## JOB ITEM
Count the lines below that contain the string "phạm", where uppercase and lowercase letters count as different. Reply with that number alone.

══════

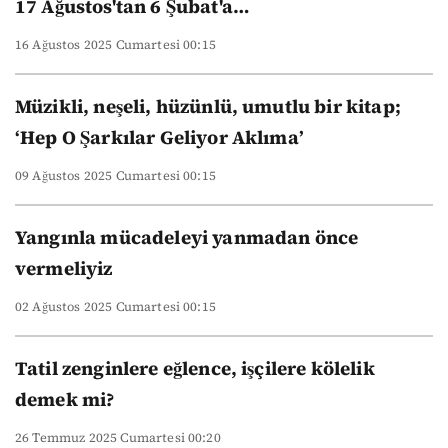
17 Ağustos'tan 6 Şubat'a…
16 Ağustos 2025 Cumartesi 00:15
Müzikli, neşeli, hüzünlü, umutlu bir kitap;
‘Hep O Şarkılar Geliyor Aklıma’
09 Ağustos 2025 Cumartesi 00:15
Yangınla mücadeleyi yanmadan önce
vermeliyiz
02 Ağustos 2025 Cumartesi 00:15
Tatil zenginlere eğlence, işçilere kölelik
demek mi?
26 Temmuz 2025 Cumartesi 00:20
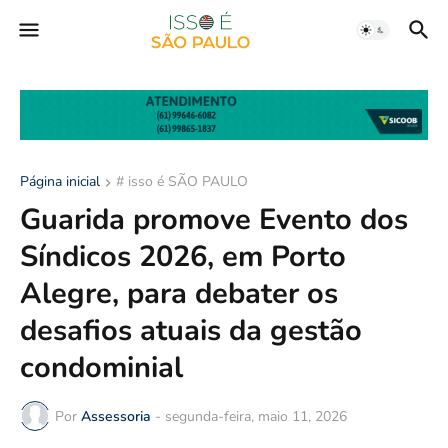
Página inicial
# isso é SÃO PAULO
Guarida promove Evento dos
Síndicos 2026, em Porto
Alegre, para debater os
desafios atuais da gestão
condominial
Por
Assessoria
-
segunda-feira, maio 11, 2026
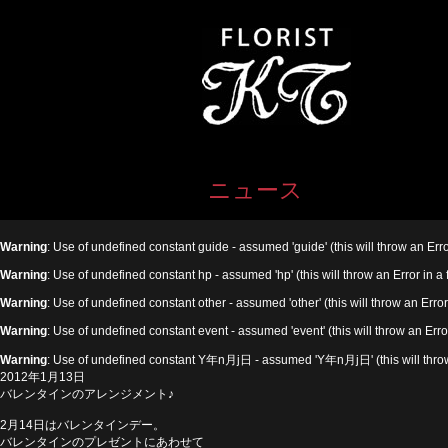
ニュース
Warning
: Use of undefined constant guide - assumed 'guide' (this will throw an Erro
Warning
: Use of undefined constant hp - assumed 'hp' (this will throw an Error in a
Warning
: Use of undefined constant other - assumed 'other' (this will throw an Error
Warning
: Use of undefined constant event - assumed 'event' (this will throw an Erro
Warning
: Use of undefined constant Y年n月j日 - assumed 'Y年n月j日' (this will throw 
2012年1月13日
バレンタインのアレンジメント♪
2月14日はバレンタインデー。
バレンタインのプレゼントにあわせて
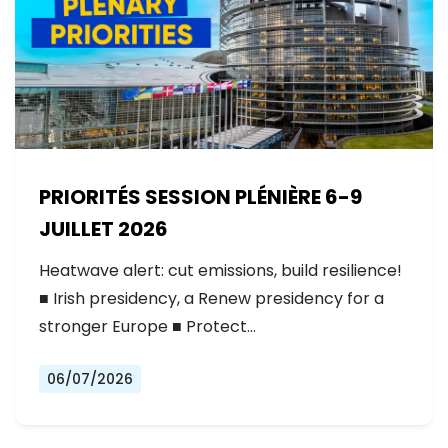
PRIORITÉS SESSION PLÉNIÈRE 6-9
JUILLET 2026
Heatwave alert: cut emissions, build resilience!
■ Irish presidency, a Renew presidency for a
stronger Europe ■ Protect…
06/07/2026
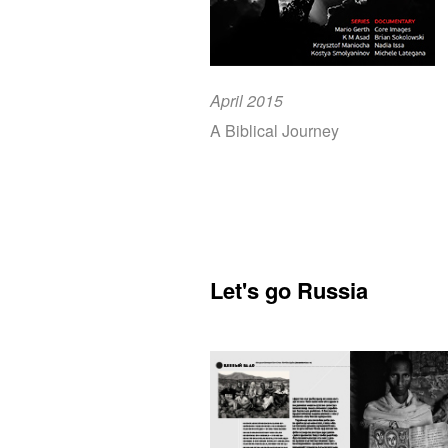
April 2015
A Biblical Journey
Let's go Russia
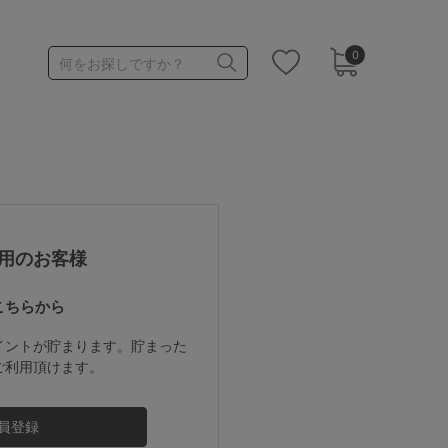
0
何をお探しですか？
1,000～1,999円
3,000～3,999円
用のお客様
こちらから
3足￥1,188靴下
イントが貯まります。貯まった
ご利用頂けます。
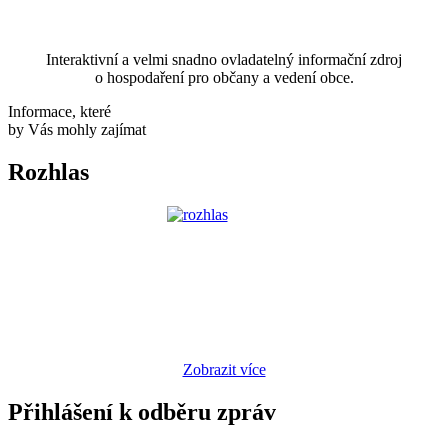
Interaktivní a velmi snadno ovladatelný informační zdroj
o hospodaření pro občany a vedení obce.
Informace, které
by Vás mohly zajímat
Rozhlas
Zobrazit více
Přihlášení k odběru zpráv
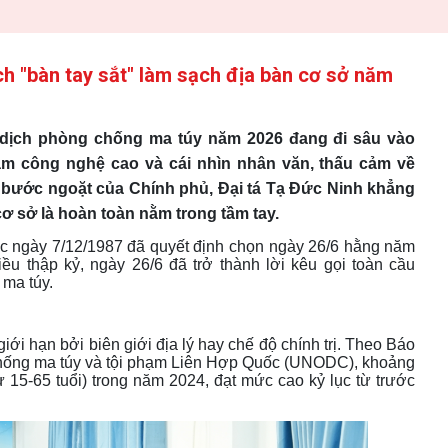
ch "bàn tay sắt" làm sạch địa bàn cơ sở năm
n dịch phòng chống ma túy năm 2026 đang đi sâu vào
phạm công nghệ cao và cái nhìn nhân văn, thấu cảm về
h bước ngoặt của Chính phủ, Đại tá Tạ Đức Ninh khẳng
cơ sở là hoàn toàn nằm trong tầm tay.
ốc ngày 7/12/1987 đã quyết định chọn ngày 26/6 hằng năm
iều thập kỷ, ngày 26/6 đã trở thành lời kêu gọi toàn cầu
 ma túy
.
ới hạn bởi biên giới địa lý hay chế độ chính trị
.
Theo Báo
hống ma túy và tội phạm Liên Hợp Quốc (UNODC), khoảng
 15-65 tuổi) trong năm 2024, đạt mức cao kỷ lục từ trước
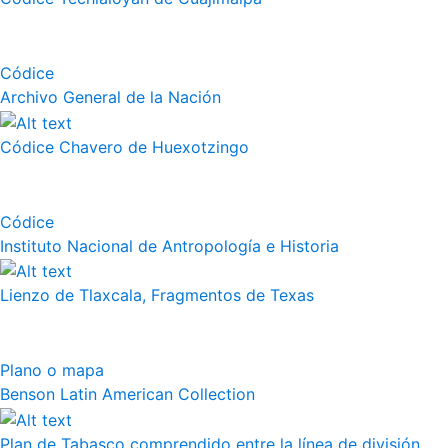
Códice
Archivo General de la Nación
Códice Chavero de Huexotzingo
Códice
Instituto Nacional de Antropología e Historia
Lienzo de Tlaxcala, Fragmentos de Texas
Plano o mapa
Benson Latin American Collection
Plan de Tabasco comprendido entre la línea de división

══════

## EXERCISE RESPONSE
2